===== Source extract

Updated October 2023

There's a lot out there on why empathy is important in content marketing and PR, and some tactics on how to figure out what you need to be empathetic about, but one thing that isn't getting enough attention to me is the craft of conveying empathy. You can have all the insights and personae and good intentions you want, but all the effort will fail if you don't strike the right tone.

Here's a recent example. Clothing retailer & Other Stories' internal inventory list showed a product with a name including the N-word. When it was discovered and made public, the company issued a statement and granted interviews.

Mistakes were made.

Instead of showing empathy and contrition, the company's comments come off as tone-deaf. Poor word choices make the message weak and the intent and credibility questionable. Let's take a closer look at how words set the right (or wrong) tone.

Tone Mistake #1: Qualifying statements

Let's start with the official statement:

"We take the use of racially inappropriate language extremely seriously."

OK so far.

"Although the word was never printed on an actual product,"

==========
===== Records shown

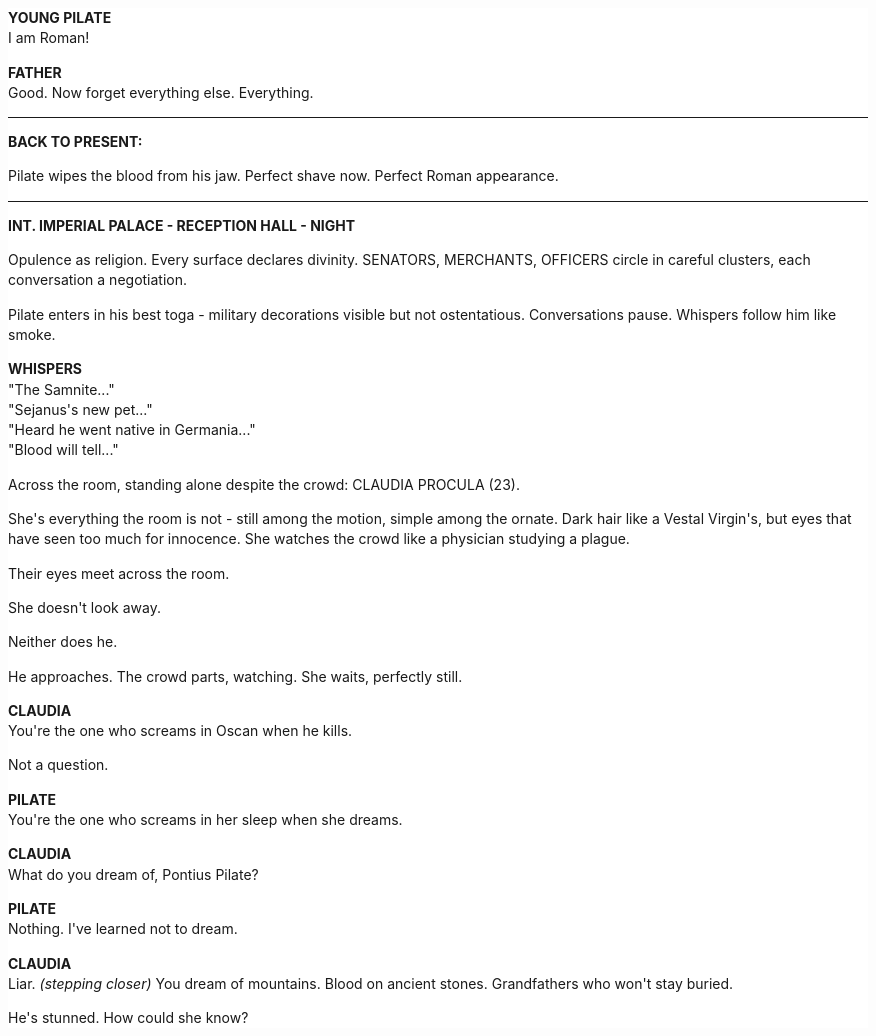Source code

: **YOUNG PILATE**  
I am Roman!

**FATHER**  
Good. Now forget everything else. Everything.

---

**BACK TO PRESENT:**

Pilate wipes the blood from his jaw. Perfect shave now. Perfect Roman appearance.

---

**INT. IMPERIAL PALACE - RECEPTION HALL - NIGHT**

Opulence as religion. Every surface declares divinity. SENATORS, MERCHANTS, OFFICERS circle in careful clusters, each conversation a negotiation.

Pilate enters in his best toga - military decorations visible but not ostentatious. Conversations pause. Whispers follow him like smoke.

**WHISPERS**  
"The Samnite..."  
"Sejanus's new pet..."  
"Heard he went native in Germania..."  
"Blood will tell..."

Across the room, standing alone despite the crowd: CLAUDIA PROCULA (23).

She's everything the room is not - still among the motion, simple among the ornate. Dark hair like a Vestal Virgin's, but eyes that have seen too much for innocence. She watches the crowd like a physician studying a plague.

Their eyes meet across the room.

She doesn't look away.

Neither does he.

He approaches. The crowd parts, watching. She waits, perfectly still.

**CLAUDIA**  
You're the one who screams in Oscan when he kills.

Not a question.

**PILATE**  
You're the one who screams in her sleep when she dreams.

**CLAUDIA**  
What do you dream of, Pontius Pilate?

**PILATE**  
Nothing. I've learned not to dream.

**CLAUDIA**  
Liar. *(stepping closer)* You dream of mountains. Blood on ancient stones. Grandfathers who won't stay buried.

He's stunned. How could she know?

==========

■ **Instruction 1**
Reproduce the stretch of the article on empathy in marketing from "There's a lot" through "the right tone." word for word.
■ **Instruction 2**
Recast the entry lines from the line containing "HALL - NIGHT**" through the line containing "Opulence as religion." as a JSON list of strings, one string per line, with blank lines left out.
The article and the entries come from unrelated sources.

■ **Your solution 1**
There's a lot out there on why empathy is important in content marketing and PR, and some tactics on how to figure out what you need to be empathetic about, but one thing that isn't getting enough attention to me is the craft of conveying empathy. You can have all the insights and personae and good intentions you want, but all the effort will fail if you don't strike the right tone.

■ **Your solution 2**
[
  "**INT. IMPERIAL PALACE - RECEPTION HALL - NIGHT**",
  "Opulence as religion. Every surface declares divinity. SENATORS, MERCHANTS, OFFICERS circle in careful clusters, each conversation a negotiation."
]